Elliot M. Stone Memorial Internship
Elliot M. Stone led the Massachusetts Health Data Consortium from its inception in 1978 until his untimely passing in April 2005. Elliot was a true visionary and leader in the Massachusetts healthcare community and in the effort to enhance technology to improve quality of care.
To honor his memory, the MHDC Board of Directors established a Memorial Fund. This Memorial Fund was designated to support the work of promising graduate students doing research on the uses of health information. The EMS Memorial Fund supported an annual precepted internship for a graduate-level student in a health systems-related degree program. Each internship generated a project report, analysis, or publishable paper on a topic demonstrating the use of health data or health information technology for the improvement of the healthcare system, healthcare delivery, or health status of communities.
The Elliot M. Stone Memorial Fund supported six students throughout the life of the fund:
Jenna Sirkin, 2011-12
Jenna Sirkin is studying for a Doctorate degree in Health Policy at the Heller School for Social Policy and Management at Brandeis University.
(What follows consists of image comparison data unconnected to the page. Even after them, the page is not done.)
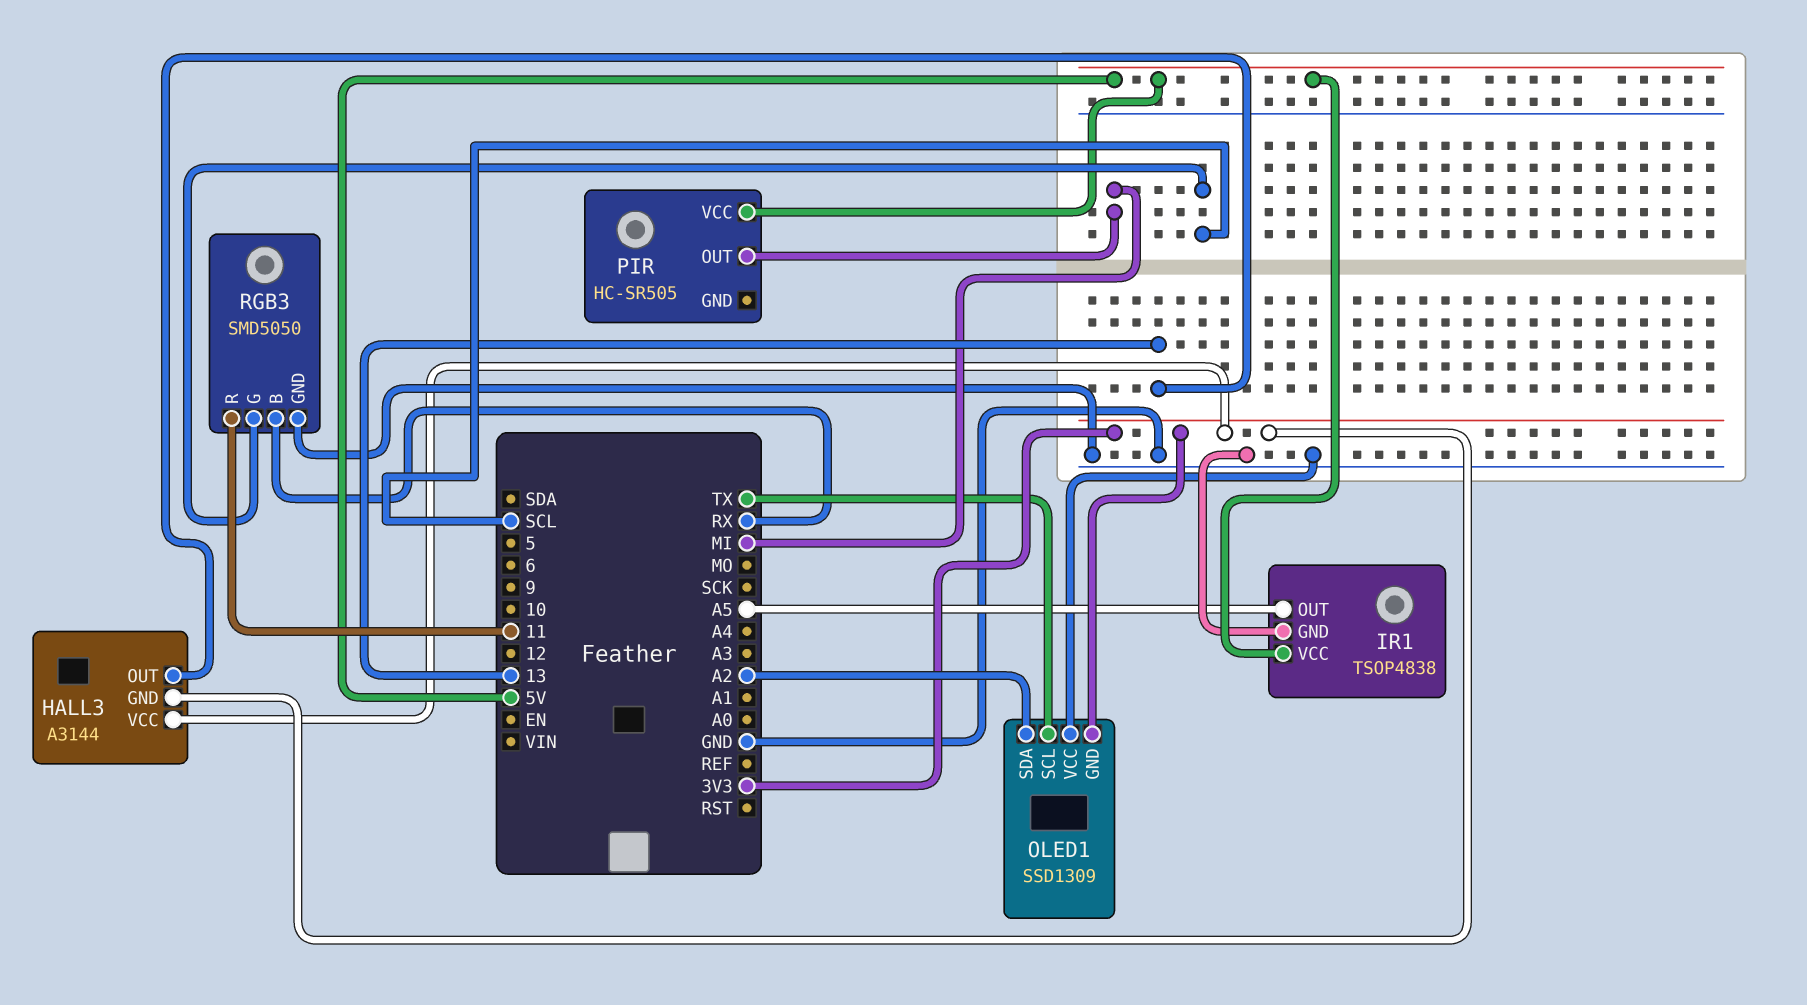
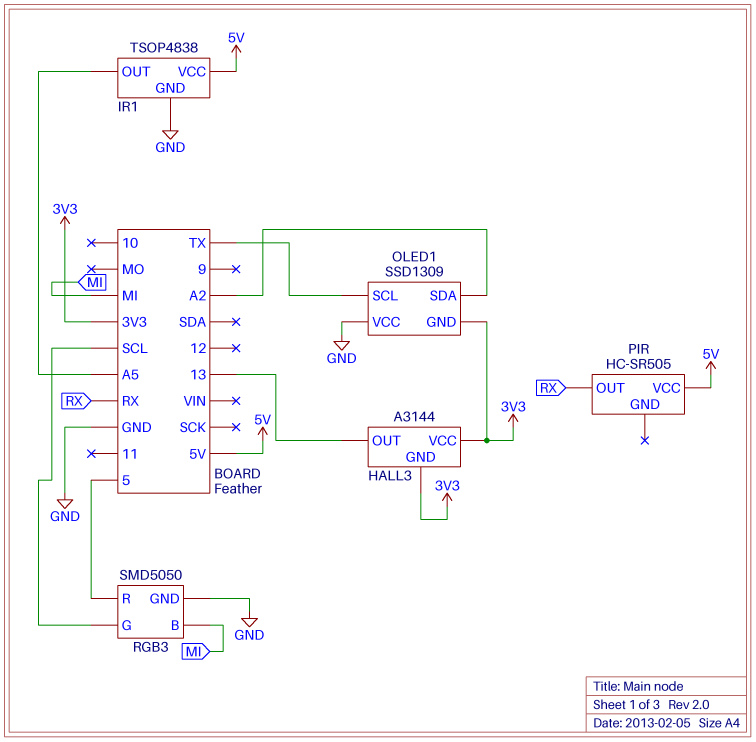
PIR pin OUT: MI -> RX
RGB3 pin B: RX -> MI
RGB3 pin R: 11 -> 5

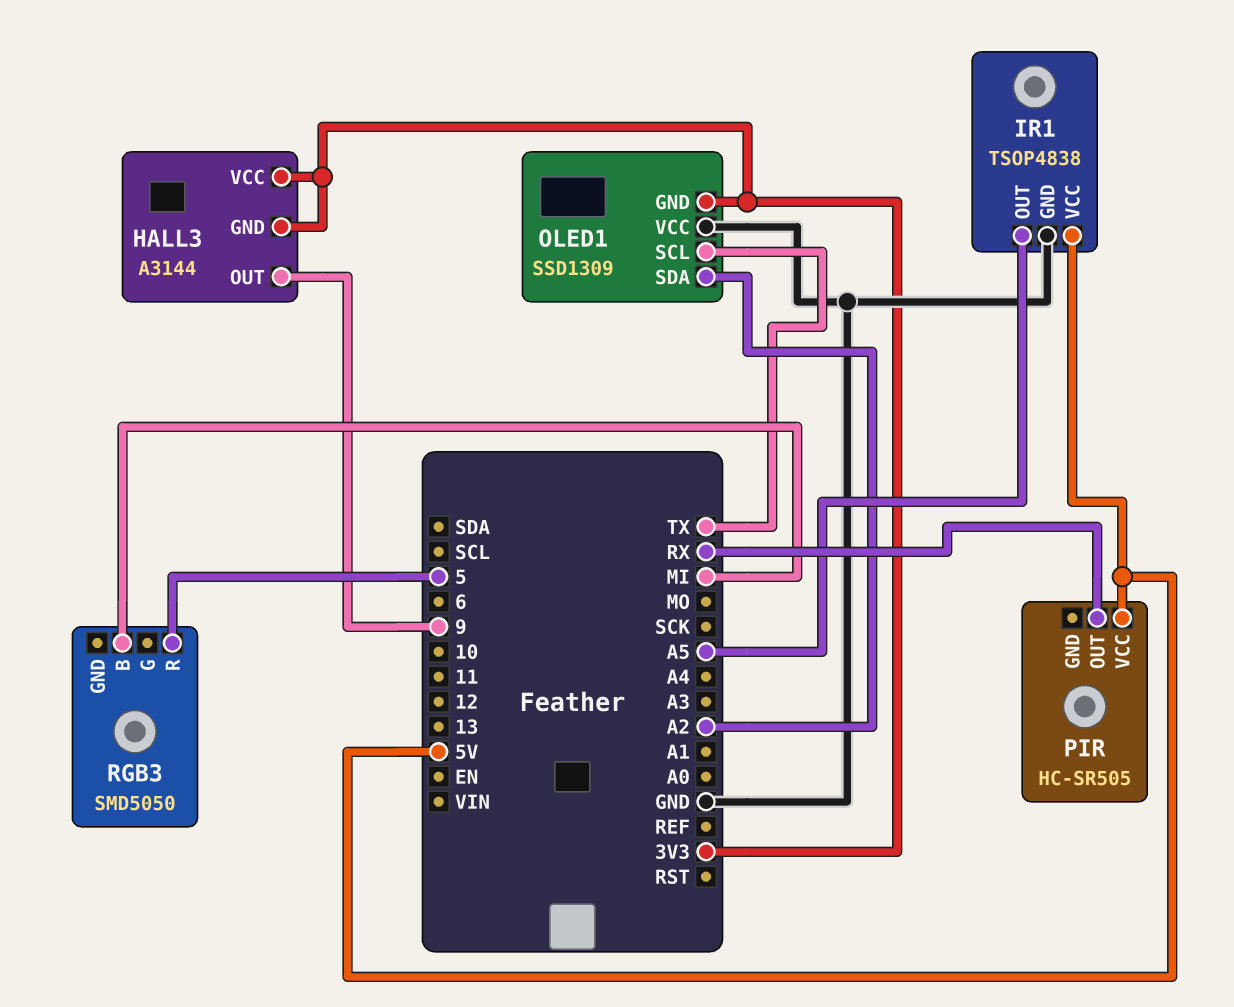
HALL3 pin OUT: 13 -> 9
RGB3 pin G: SCL -> none
RGB3 pin GND: GND -> none

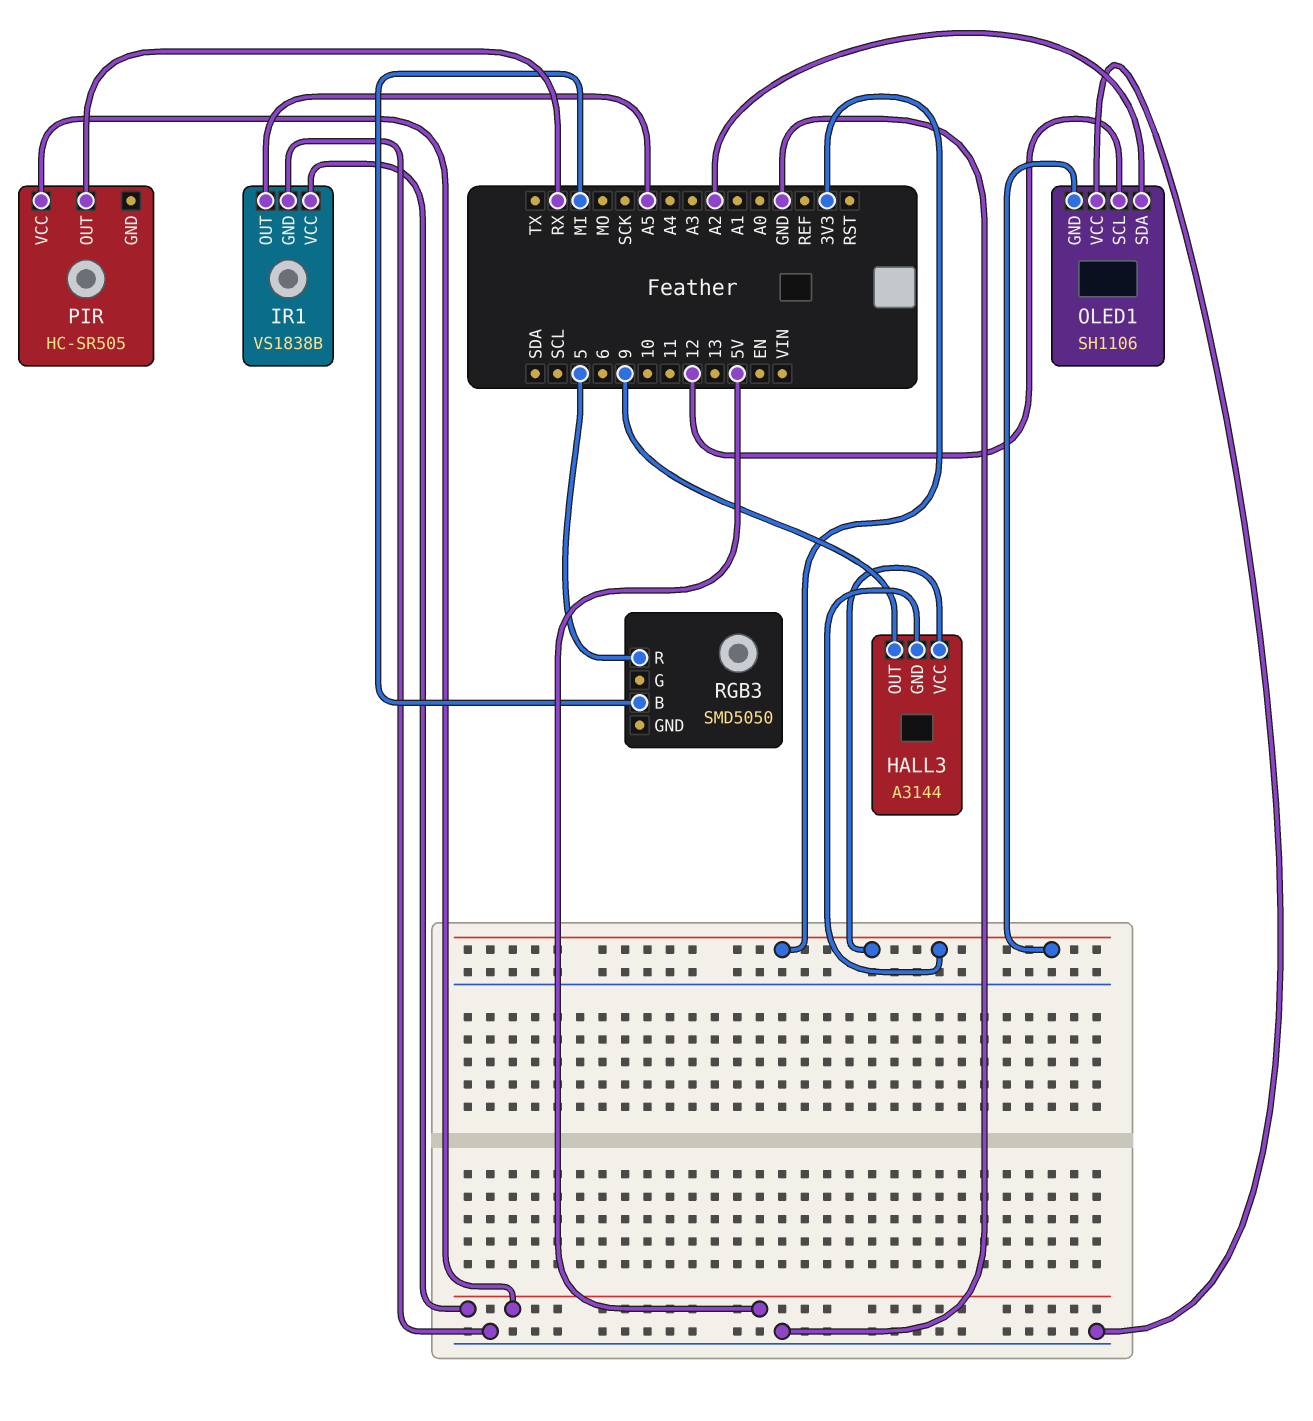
IR1: TSOP4838 -> VS1838B
OLED1: SSD1309 -> SH1106
OLED1 pin SCL: TX -> 12

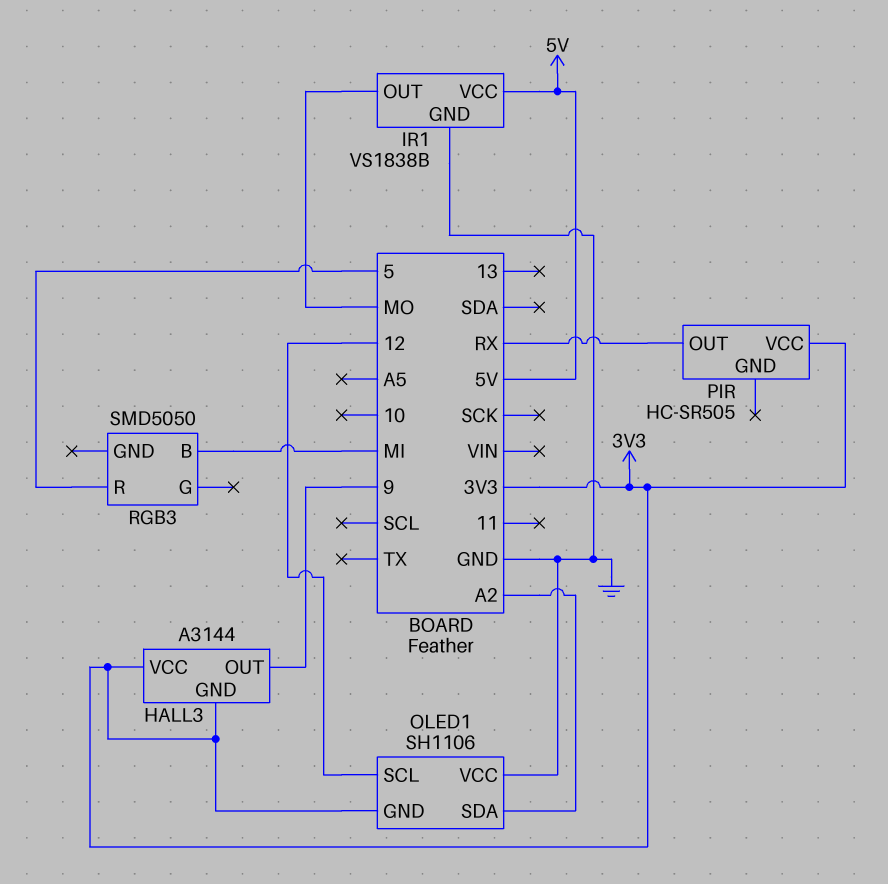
IR1 pin OUT: A5 -> MO
PIR pin VCC: 5V -> 3V3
Her project is a survey of community health centers to determine the extent of their electronic health record implementation and ability to meet the meaningful use criteria. She has a Master's degree from Brandeis University in Social Policy, and a Bachelor of Arts in International Relations and Spanish from Tufts University. She is the co-author of the book "Breaking the Poverty Cycle: The Human Basis for Sustainable Development", based on research she conducted in Mexico.
Nakhle Tarazi, MD, 2010-11
Nakhle Tarazi, MD completed a Master of Science degree in Health Informatics at Northeastern University. His project was designed to study the impact of electronic health record (EHR) systems on patients, via conducting interviews with patients to learn about their experience of care. Dr. Tarazi is an Obstetrician/Gynecologist in the Steward Health Care System, and until recently was chief of the OB/GYN Department at Caritas Norwood Hospital. He received his Doctor of Medicine degree and Bachelor’s degree from the American University of Beirut, and began practicing in the US in the late 1980s.
Sean Lunde completed an MBA/MPH program at the Boston University Graduate School of Management. Sean conducted a qualitative study of the factors that contribute to the success or failure of EHR implementation. Sean served as a medic and emergency care sergeant in Iraq from 2001-05, and led the adoption of an IT-based medical logistics system. He was selected as the only Europe-based soldier to represent the Army at the 2004 Presidential Inauguration. He was a researcher and policy analyst at the William Joiner Center and the Massachusetts Department of Veterans’ Services. Sean has a Bachelor’s degree in Psychology from UMass-Boston.
Jaffy Phillips, 2009-2010
Jaffy Phillips completed a Masters in Public Health at the BU School of Public Health. Jaffy's project is related to behavioral health, specifically looking at the barriers to inter-operability for behavioral health services. The study researches the use of electronic health records in behavioral health through literature review and interviews with subject matter experts in the field. The Consortium’s Behavioral Health Forum has served as an important resource for this project. The final report addresses implementation and adoption of health information technology among behavioral health providers. Jaffy's undergraduate degree is a B.A. in Cultural Anthropology from Amherst College (including junior year abroad in Kenya), and she has an M.A. in Somatic Psychology from Naropa University in Boulder.
Natasha Khouri, 2008-2009
Natasha Khouri received a Masters of Science in Health Policy at the Harvard School of Public Health. Natasha's project is on the topic of health disparities. Specifically, she has examined the implementation of the new race and ethnicity reporting requirements for hospitals in Massachusetts. The methodology is a survey of the hospitals to determine how they are implementing these regulations, how they impact providers, and how the accuracy of the data is ensured. This issue is of particular interest, as it relates to the state's health care reform initiative and reducing racial and ethnic disparities is one of the Health Care Quality and Cost Council's three primary goals. Natasha's undergraduate degree was an A.B. in History and African Studies at Duke, and she subsequently did an intensive Spanish language study in Guatemala.
Neel Shah, MD, 2007-2008
Neel Shah was the first Elliot M. Stone Intern selected for the program. He has now completed a Master of Public Policy at the Harvard Kennedy School of Government, as well as a Doctor of Medicine degree at Brown University. Neel worked on the Health Information Privacy and Security Collaboration project, contributed to the reports that were produced during the September 2007 – June 2008 period, and co-authored a paper entitled “Can We Resolve the HIT Privacy Conundrum? The Massachusetts Experience.” Neel presented his findings to the Consortium’s annual conference on June 6, 2008. Neel’s undergraduate degree was a B.S. in Neuroscience at Brown, and while an undergraduate he served as an emergency medical technician, as well as an intern in the New Jersey State House. Dr. Shah went on to form a non-profit organization, Costs of Care, that seeks to inform physicians about the costs and benefits of various therapy alternatives.